Ways forward recommendations

In summary, the evidence discussed in the meeting clearly described that India has an abundance of risk factors for disease transmission and outbreaks and frequently suffers meningococcal disease outbreaks. However, the overall disease burden and serogroup distribution are unclear due to the high rates of underdiagnosis and underreporting, creating a setting of general disease negligence and unawareness. It is evident that wider vaccination coverage should be considered to prevent outbreaks and recommendations should be made for selectively prioritize vaccination for higher-risk groups. Meningococcal disease is also difficult to identify in its early stages due to its insidious onset, with early signs and symptoms that are very similar to those of flu or flu-like illness, limiting disease detection, diagnosis, reporting and early treatment.
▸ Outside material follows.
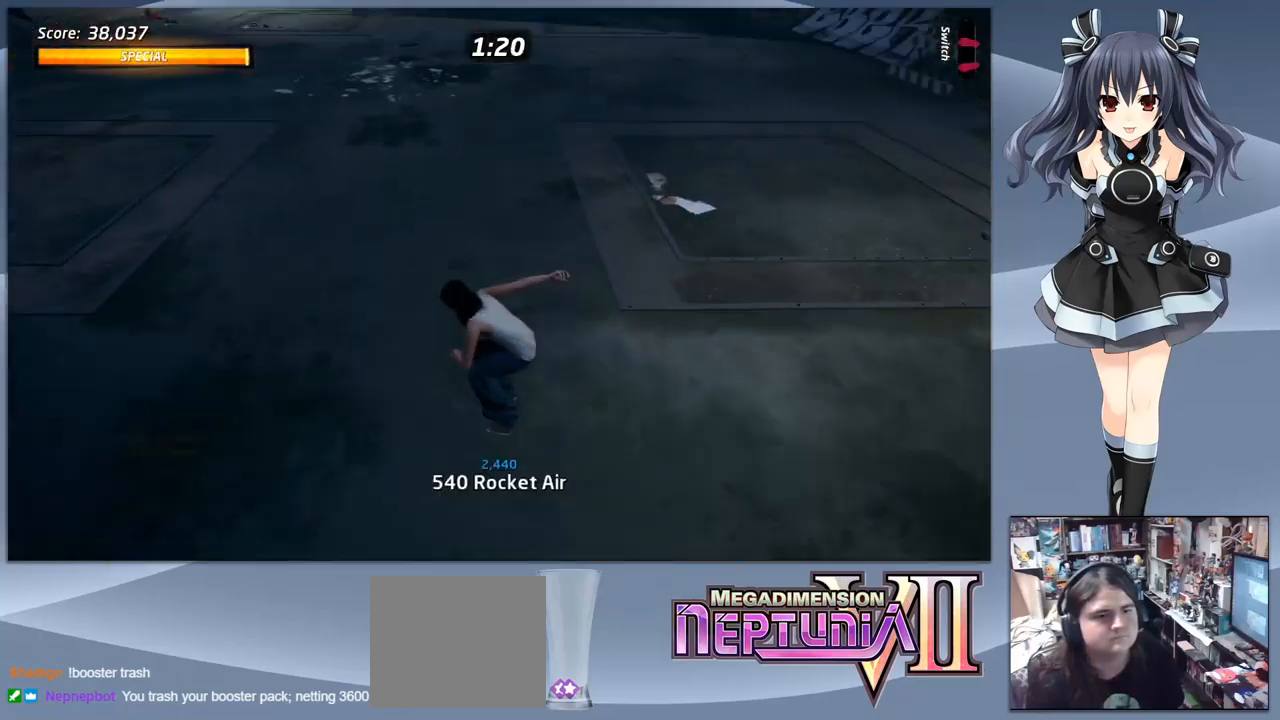
{"dt_ms": 500, "buttons": ["CROSS"], "right_stick": "center", "events": [[400, "DPAD_LEFT", "down"], [500, "DPAD_LEFT", "up"]]}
The meeting experts wrapped up the meeting by discussing the ways to move forward in meningococcal disease characterization and management in India. Experts recommended that to overcome the current situation of underreporting and disease negligence the scientific community and health authorities in India would need to undertake the following initiatives:

To conduct prospective multicenter nasopharyngeal studies to map the carriage rate and the different serogroups in the country.

Strengthen microbiological labs across the country with good diagnostic technologies to isolate meningococcal serogroups.

Educate and develop better disease awareness among physicians regarding sample collection, preservation, and transfer for laboratory diagnostic procedures.